Os restantes 2 casos (14%) apresentaram sequelas nomeadamente atraso do
desenvolvimento psicomotor, uma dos quais com surdez neurossensorial. Do ponto
de vista oftalmológico, até à data, todas as crianças apresentam exame sem
alterações.
A Tabela_2
analisa mais pormenorizadamente os dois casos que apresentaram doença de
inclusão citomegálica, não só no âmbito de diagnóstico clínico, serológico e
imagiológico, como também em termos de evolução.
Discussão
Na nossa amostra, a prevalência de infecção congénita por CMV foi de 23,3%.
Esta frequência tão elevada deve-se ao facto de tratar-se de uma população em
que a grande maioria das mulheres são seropositivas para CMV ou em que a
clínica do RN foi extremamente sugestiva desta infecção.
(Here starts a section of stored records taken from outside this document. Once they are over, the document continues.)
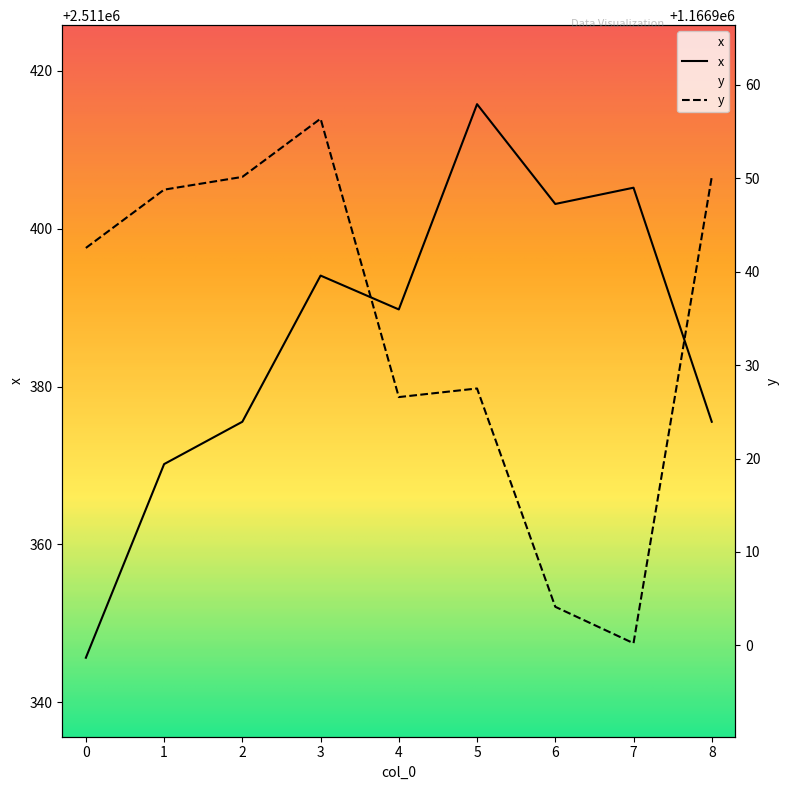

At which category does x reach its first local peak?

3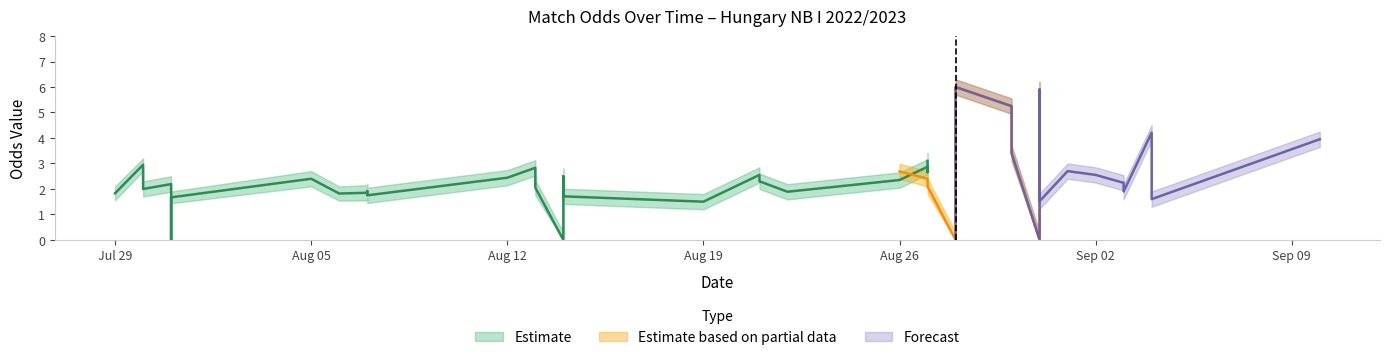

How many values in the FT_Odds_A_lower series are below 2?

12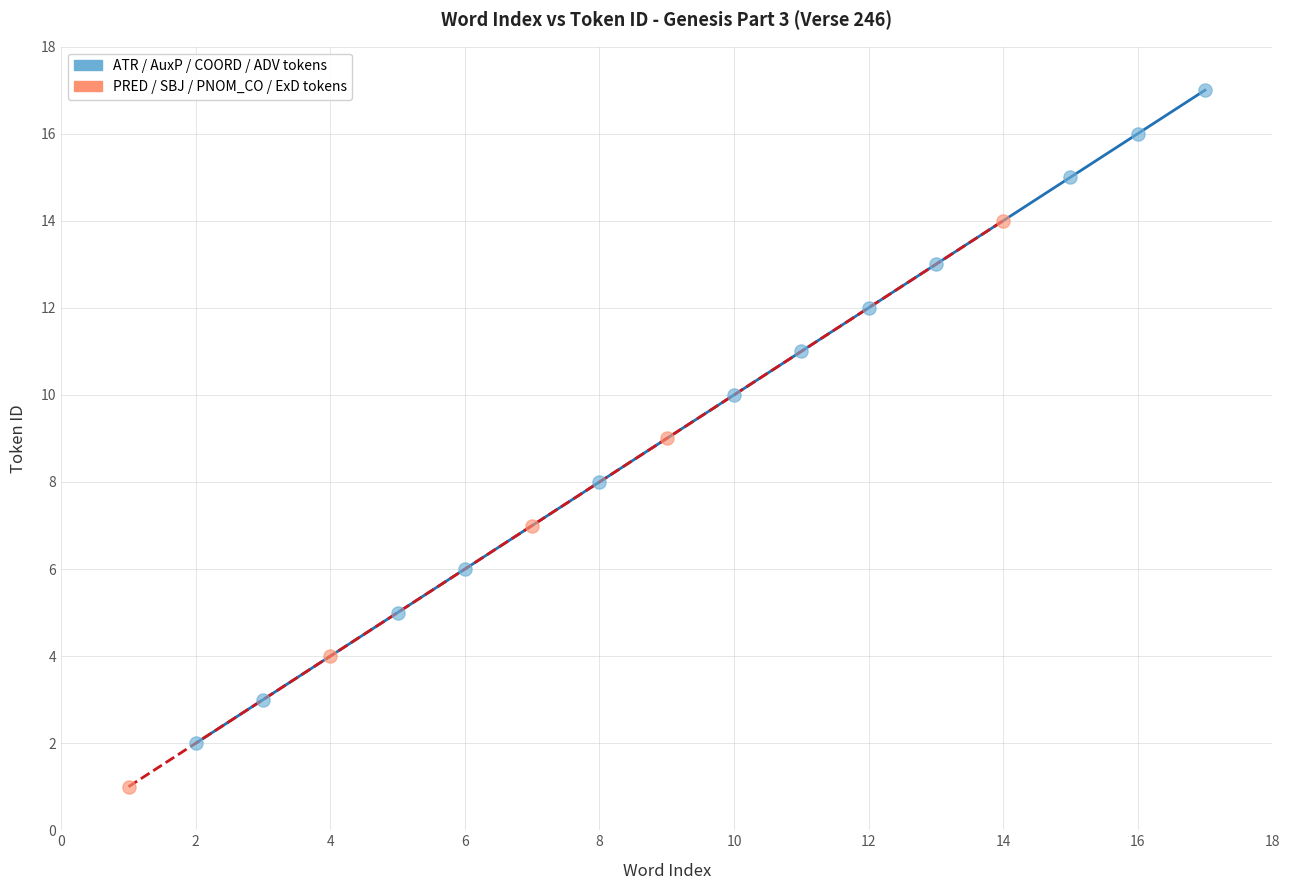

Which series contains the highest Y value?

ATR / AuxP / COORD / ADV tokens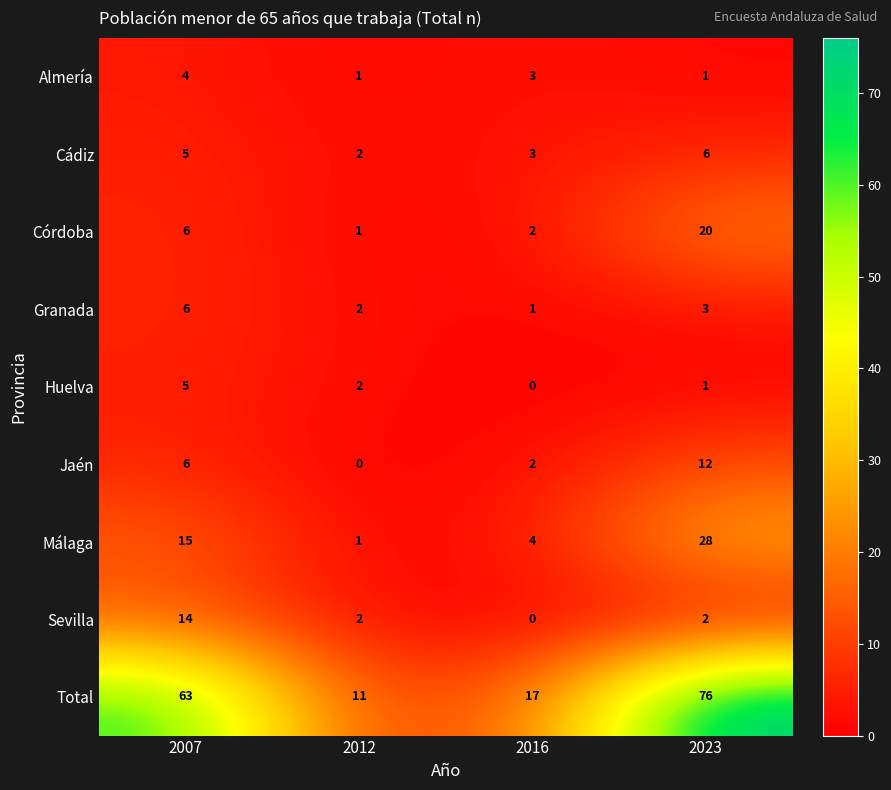

Which label corresponds to the largest value in the chart?

2023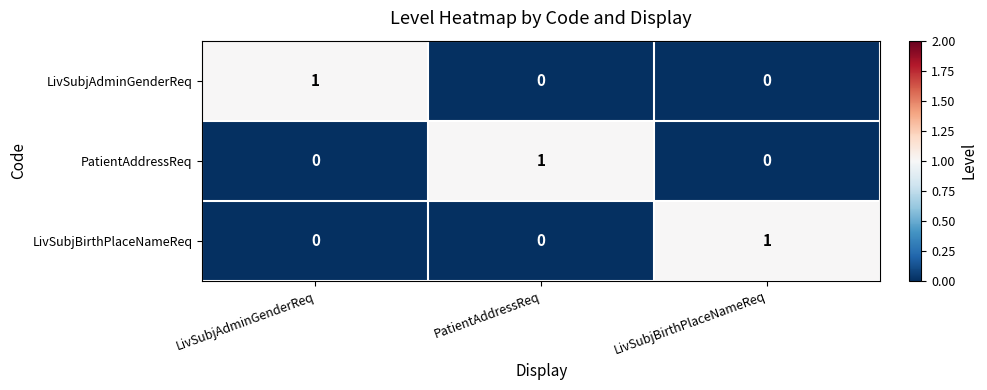

What is the greatest value displayed?

1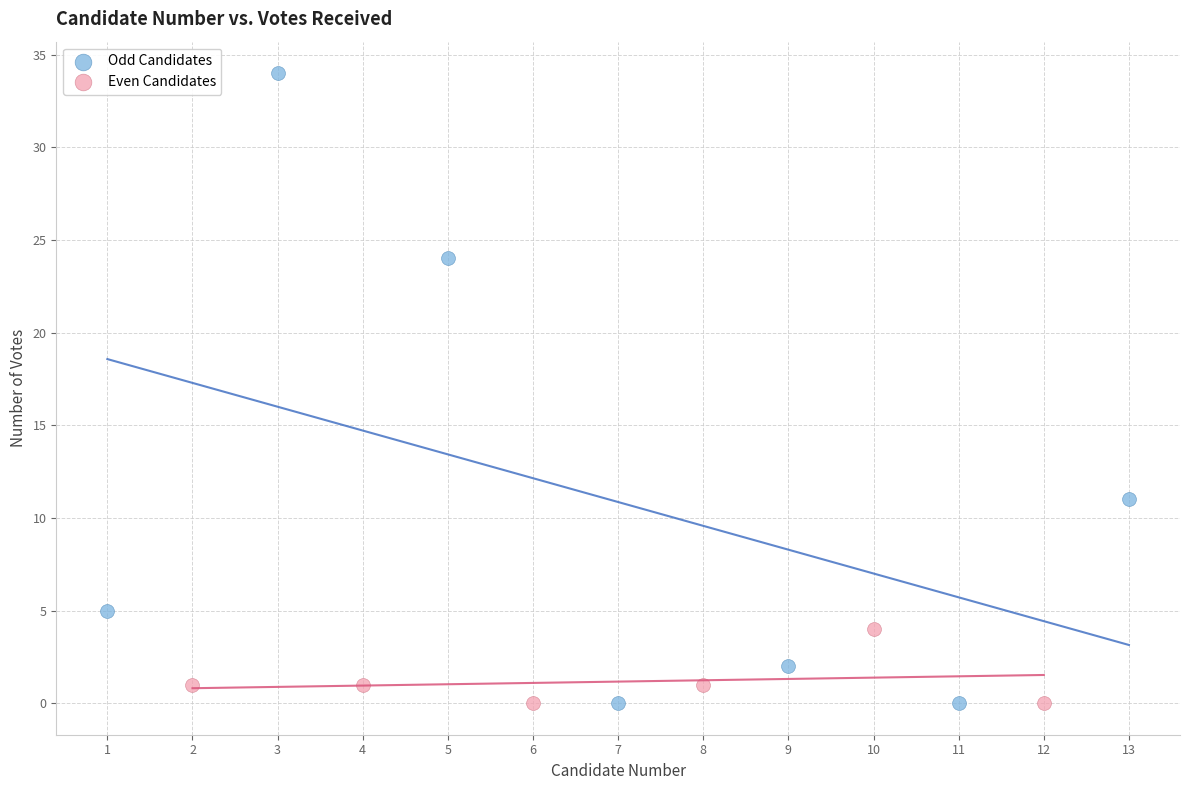

Which series has the widest spread of Y values?

Odd Candidates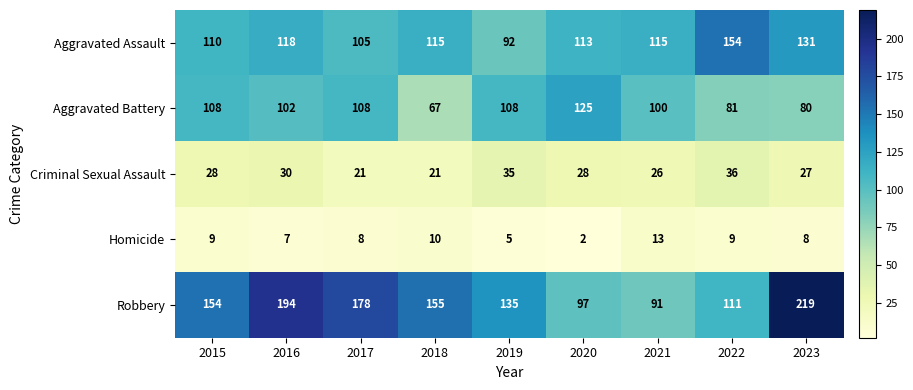

Rank the series by their maximum value, from lowest to highest.

Homicide, Criminal Sexual Assault, Aggravated Battery, Aggravated Assault, Robbery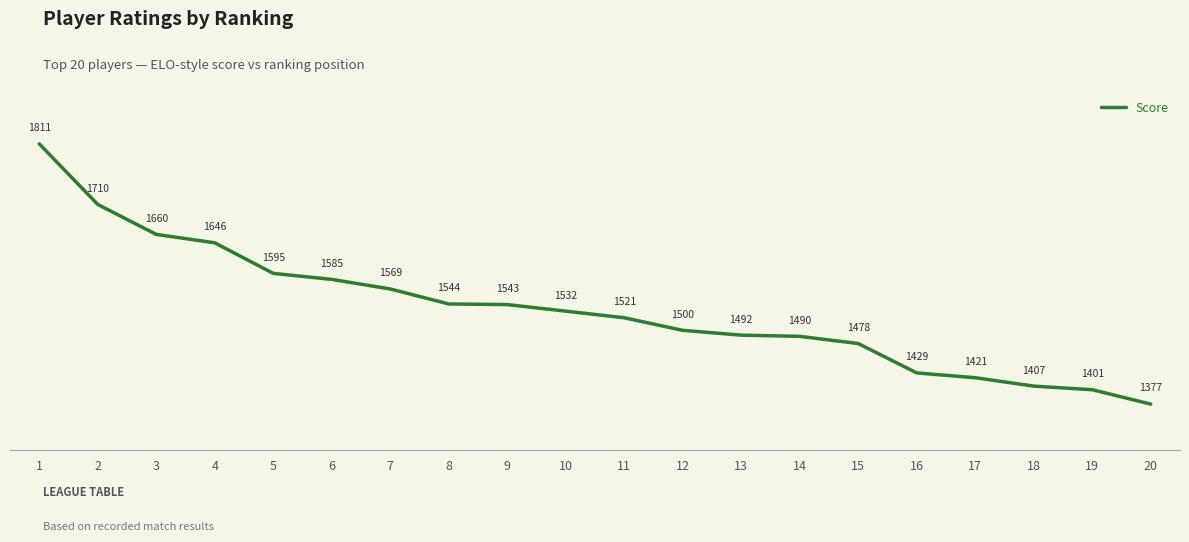

Is it true that the value at 17 is 1421?

True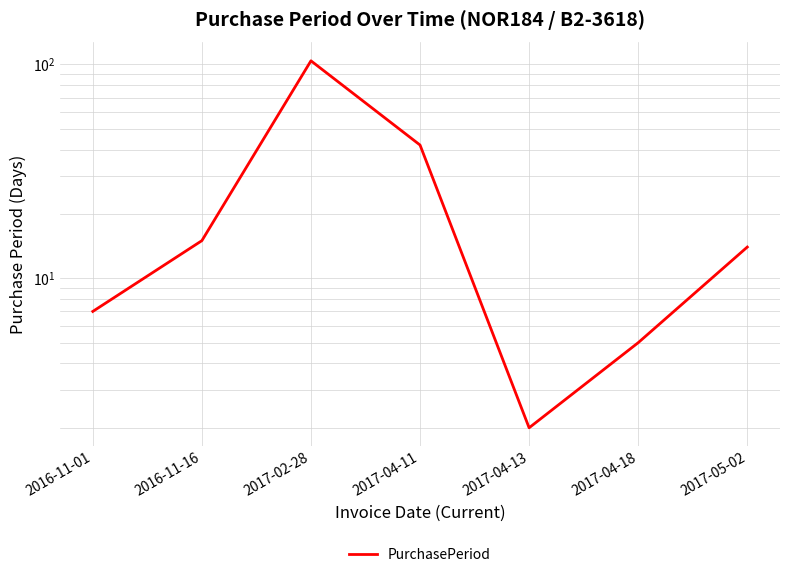

What is the change in value from 2017-02-28 to 2017-04-11?

-62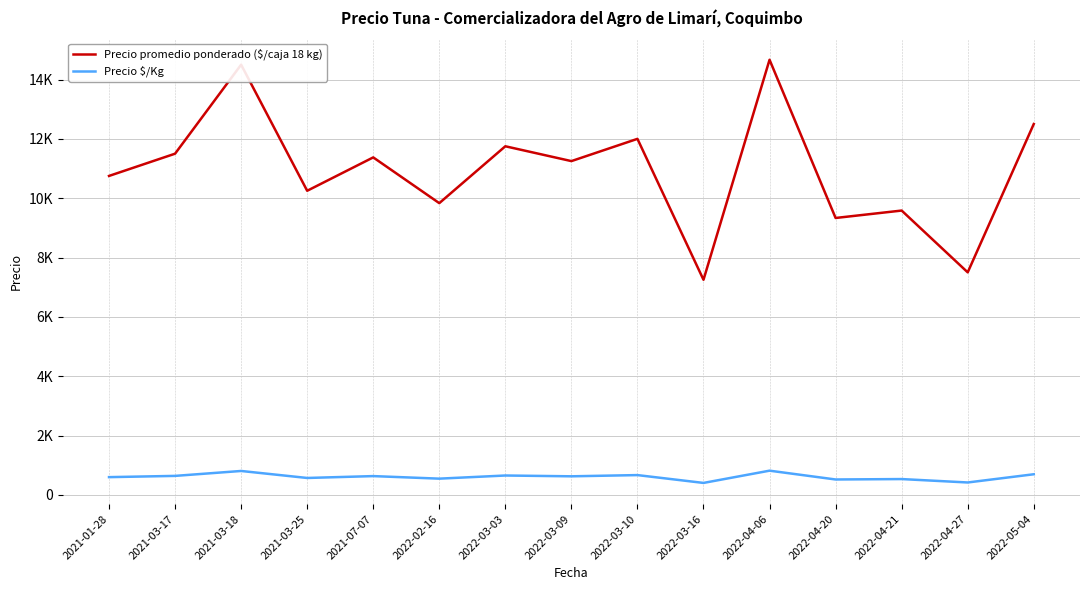

Does the chart display data point markers on the line(s)?

No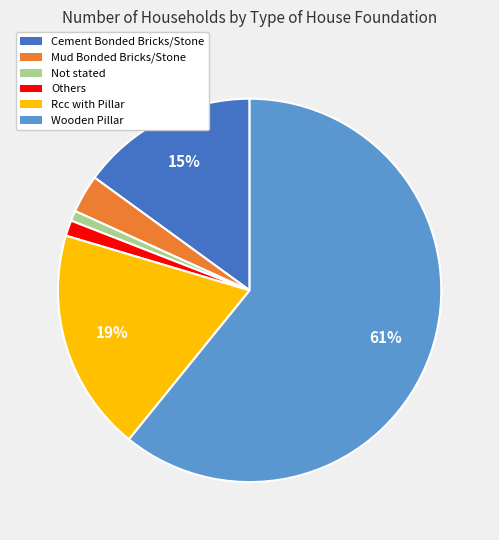

How many slices are in this pie chart?

6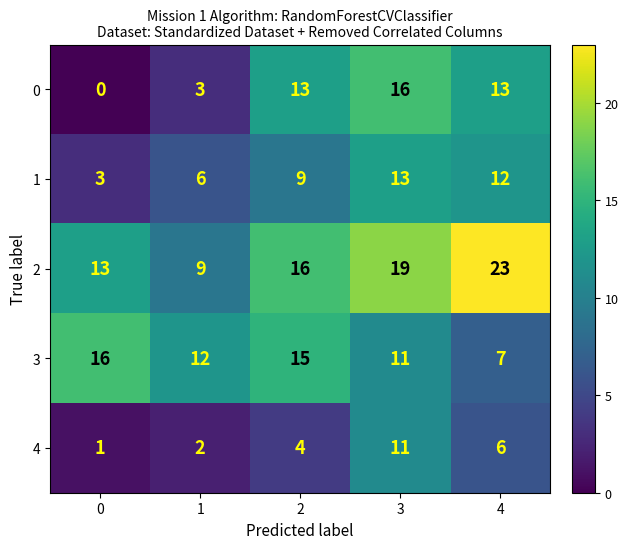

Which series has the widest spread of values?

0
Tal como descrito na literatura verificamos uma alta incidência de infecção em
RN filhos de mães jovens (1,2).
No que se refere às manifestações clínicas, ao nascimento e tardias, são
variáveis em função do estado imunitário materno e do momento de ocorrência da
transmissão, sendo potencialmente mais graves no 1º trimestre. Na nossa
casuística 11 dos 14 RN apresentaram crescimento e desenvolvimento adequado
para a idade, sendo que, os 2 casos que apresentaram sequelas foram os que
tiveram doença de Inclusão Citomegálica, o que nos faz questionar a real
necessidade do rastreio seriado. Contudo, serão necessários outros estudos com
casuísticas mais alargadas para se poder inferir da efectividade da
implementação de um rastreio universal.
Dado o tamanho reduzido da amostra não se pode inferir conclusões, no entanto,
o conhecimento da realidade de cada centro poderia contribuir para avaliar a
pertinência do diagnóstico perinatal.